What’s Happening in Town

House of Mercy to keep mowing contract

The House of Mercy will keep its contract to mow city properties for $20 per lot, the city council voted May 9. The city began contracting House of Mercy to mow in 2020, Interim City Administrator Arpegea Pagsuberon said. The contract included a $40 fee for new, overgrown lots, she said. The new contract is essentially the same, but the city has created a mowing schedule and will ask Animal Control Officer Hollie Hawkins to monitor when the lots are mowed, Pagsuberon said. The mowing has revealed a couple of houses previously hidden by tall grasses and debris, Mayor Pro Tem Tom Parker said.

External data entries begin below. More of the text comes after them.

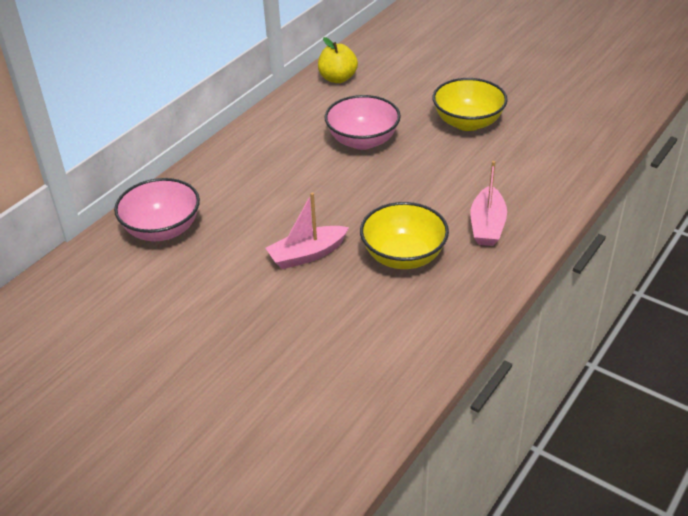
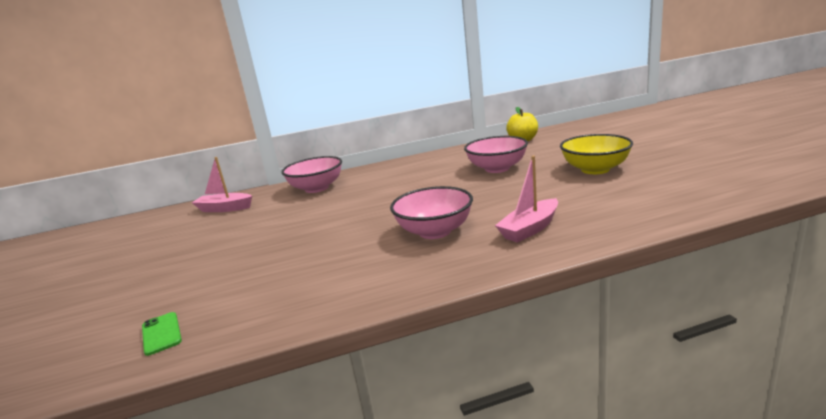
camera: 40 degrees right, 20 degrees down
(292, 471) = (161, 333): none -> green phone
(307, 254) = (372, 216): pink boat -> pink boat (225, 209)
(403, 256) = (435, 231): yellow bowl -> pink bowl

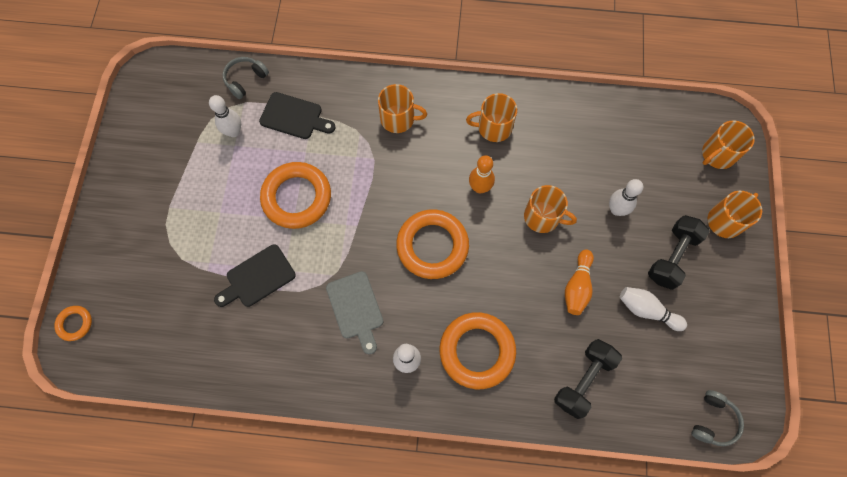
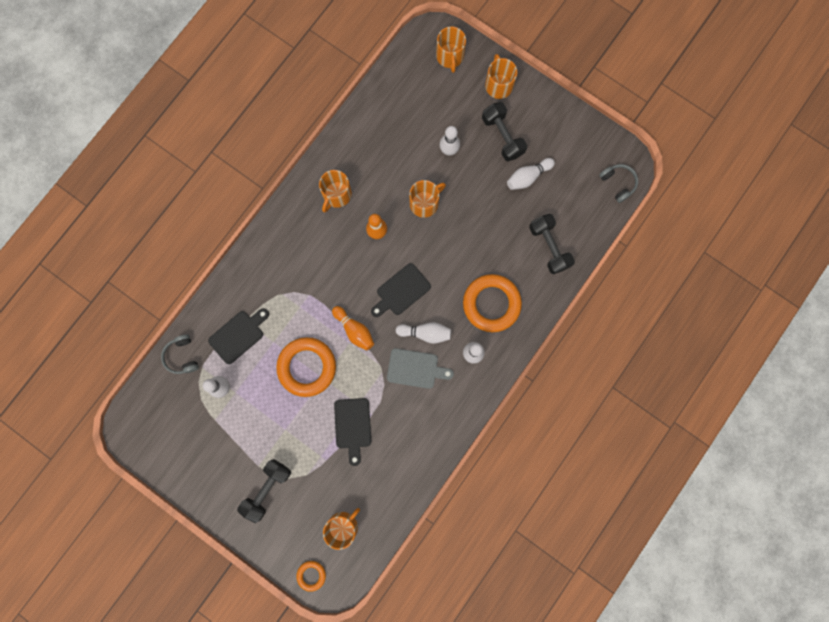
camera: 60 degrees left, 10 degrees up
(148, 229) = (267, 489): none -> black dumbbell
(398, 119) = (287, 259): orange mug -> orange mug (343, 526)
(401, 297) = (425, 333): none -> white bowling pin
(432, 246) = (401, 291): orange ring -> black cutting board
(577, 286) = (486, 211): orange bowling pin -> orange bowling pin (354, 330)

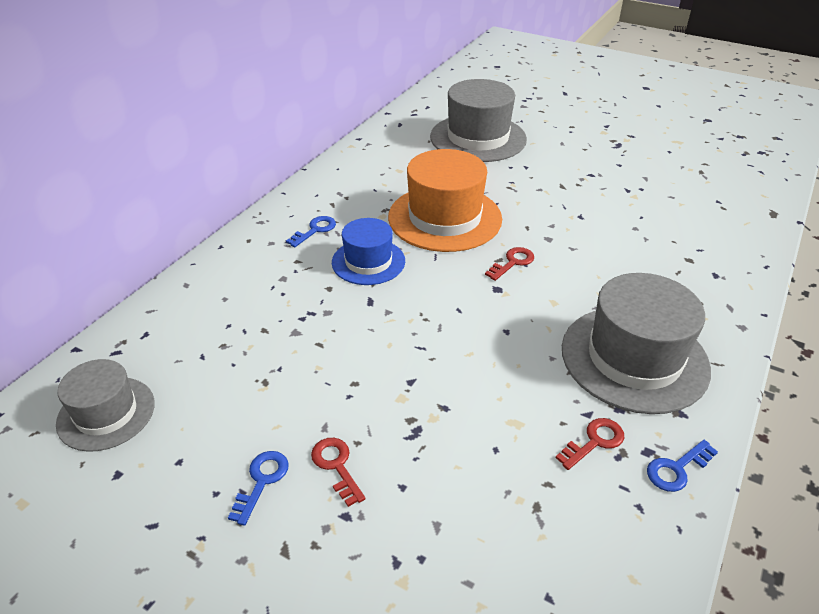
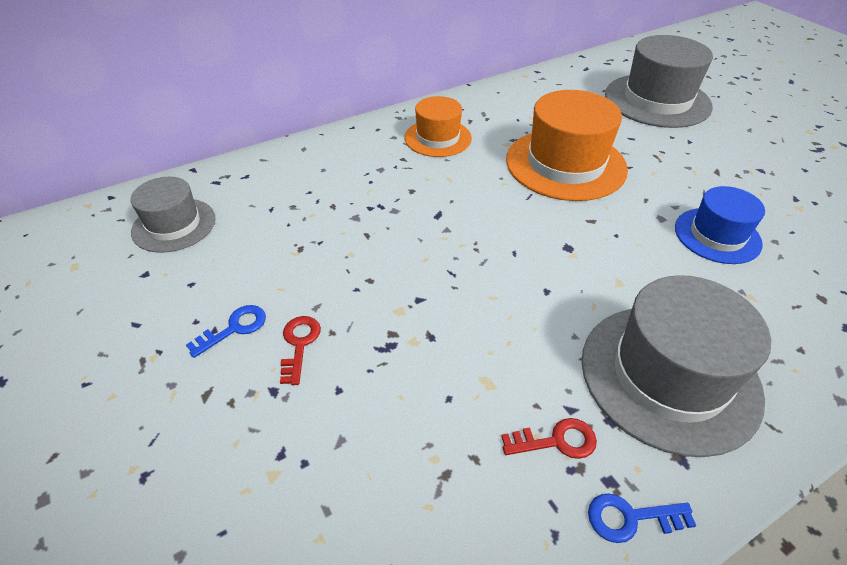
camera: 30 degrees right, 5 degrees up
(315, 230) = (438, 138): blue key -> orange hat
(368, 261) = (463, 180): blue hat -> blue hat (717, 235)
(512, 262) = (603, 228): red key -> none

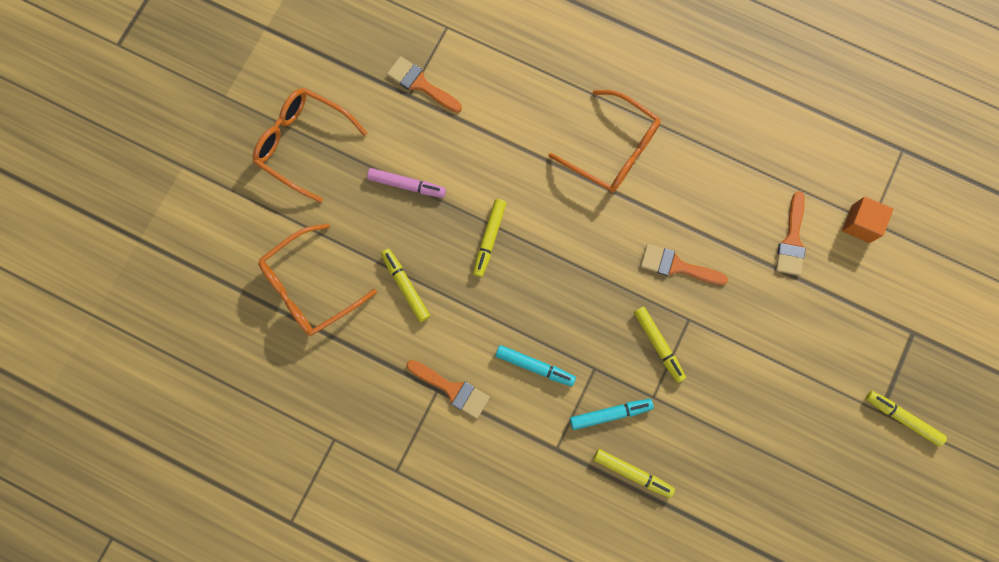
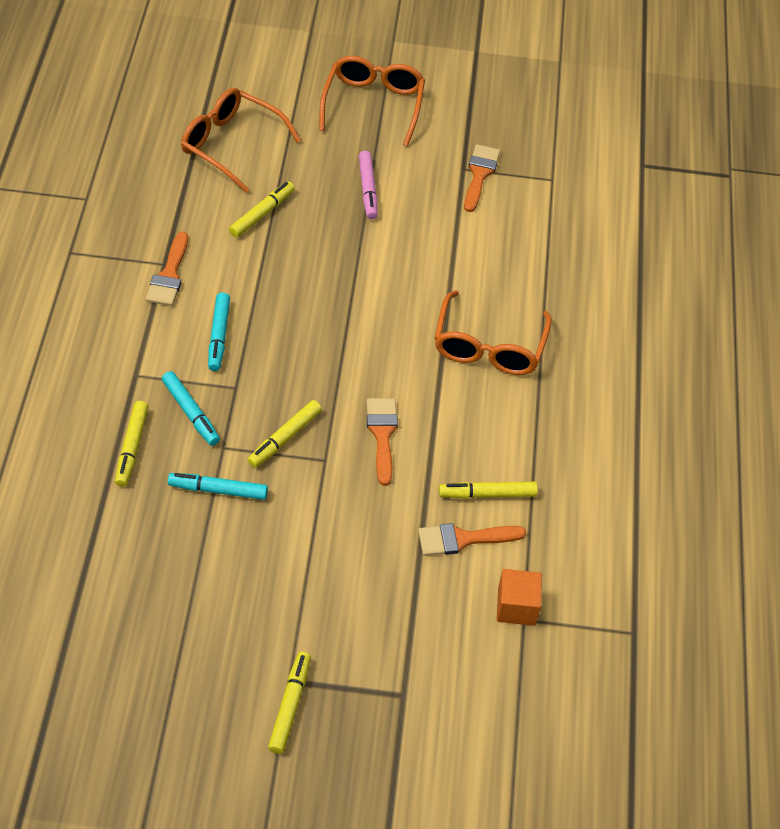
camera: 65 degrees right, 25 degrees down
(489, 238) = (341, 267): yellow marker -> yellow marker (488, 494)
(695, 414) = (218, 490): none -> turquoise marker

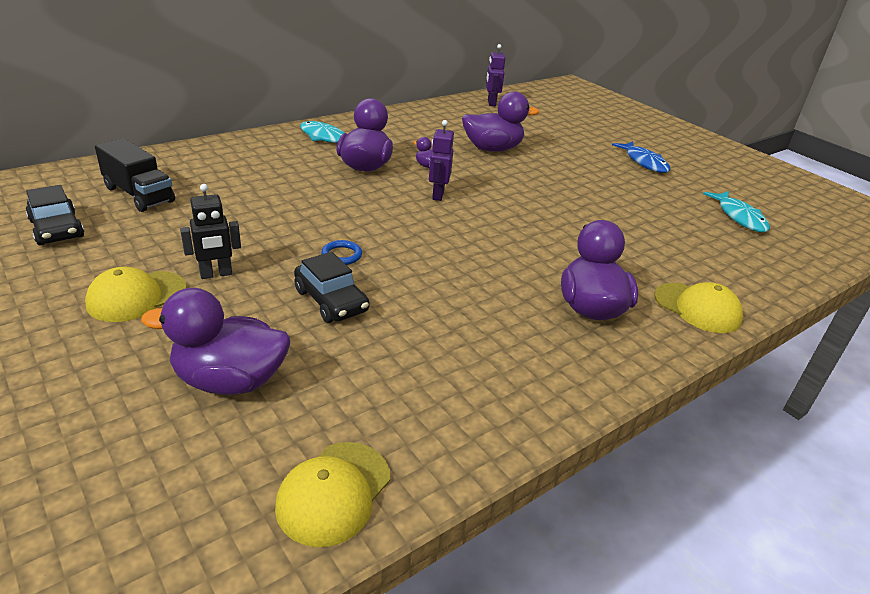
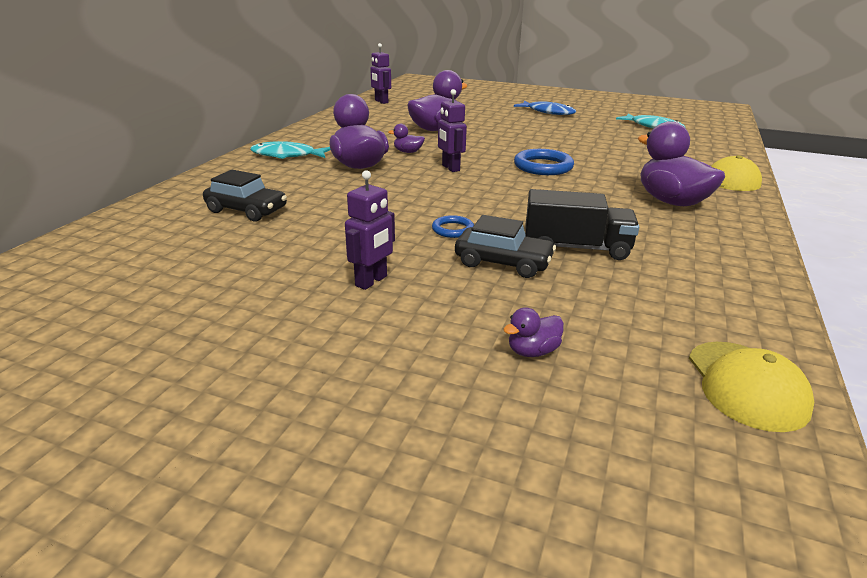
camera: 30 degrees left, 5 degrees down
(57, 229) = (125, 307): black car -> black car (247, 210)
(136, 296) = (326, 327): yellow cap -> none
(139, 194) = (172, 248): black truck -> black truck (576, 248)
(216, 274) = (371, 281): black robot -> purple robot
(230, 380) = (532, 351): purple duck -> purple duck, size x0.45
(527, 223) = (543, 166): none -> blue ring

OISD hires two new basketball coaches

The OISD board of trustees approved contracts May 10 for two new coaches who faced off against each other in nine State championships when both coached in New Mexico. The board hired Rhyan Daugherty from Idalou as its new girls’ coordinator and head girls’ basketball coach, and his erstwhile rival Caleb King from Melrose, New Mexico, as assistant girls’ basketball coach. Daugherty told the board that he convinced King to come to Olney, even though King had bested him at State. Daugherty brought his 16-year-old daughter Aubrey to the board meeting and said his four other children and wife would be joining him in Olney. King and his wife expect their first child later this year, he told the board.

City extends cleanup

The city has extended its Spring Cleanup Week until crews busy with water pipe breaks last week can pick up discarded items still sitting on residents’ curbs, said Interim City Administrator Arpegea Pagsuberon. The broken pipes “took almost three whole days out, so they had to jump on [pickups] Wednesday, and then they worked on it part of Wednesday, Thursday and Friday, but they couldn’t get it all,” she said. Crews will continue picking up items already set out on curbs until they complete the cleanup. “Just because we extended it doesn’t mean we are extending the time for [residents] to set stuff out,” Pagsuberon said. “We are extending it so that our people will have time to pick up what got left out. It’s not like Friday came and we didn’t get to you, you’re out of luck. A couple of things take precedence like water infrastructure.”

City uses FEMA funds for new generators

The City Council OK’d matching a Federal Emergency Management Agency grant to allow the City of Olney to purchase seven new generators, including four portable generators. The City would pay for 10 percent of the purchase price of the generators, which are “surprisingly hard to find,” Interim City Administrator Arpegea Pagsuberon told the Council May 9.

She said that the two largest generators are needed at the water treatment plant, with portable generators slated for Lake Kickapoo Reservoir, water intake, two wastewater lift stations, and a water pump station. TCEQ required the City to submit an Emergency Preparedness Plan for the Water Treatment Plant with power source protection by March 1, 2022, with a year for implementation.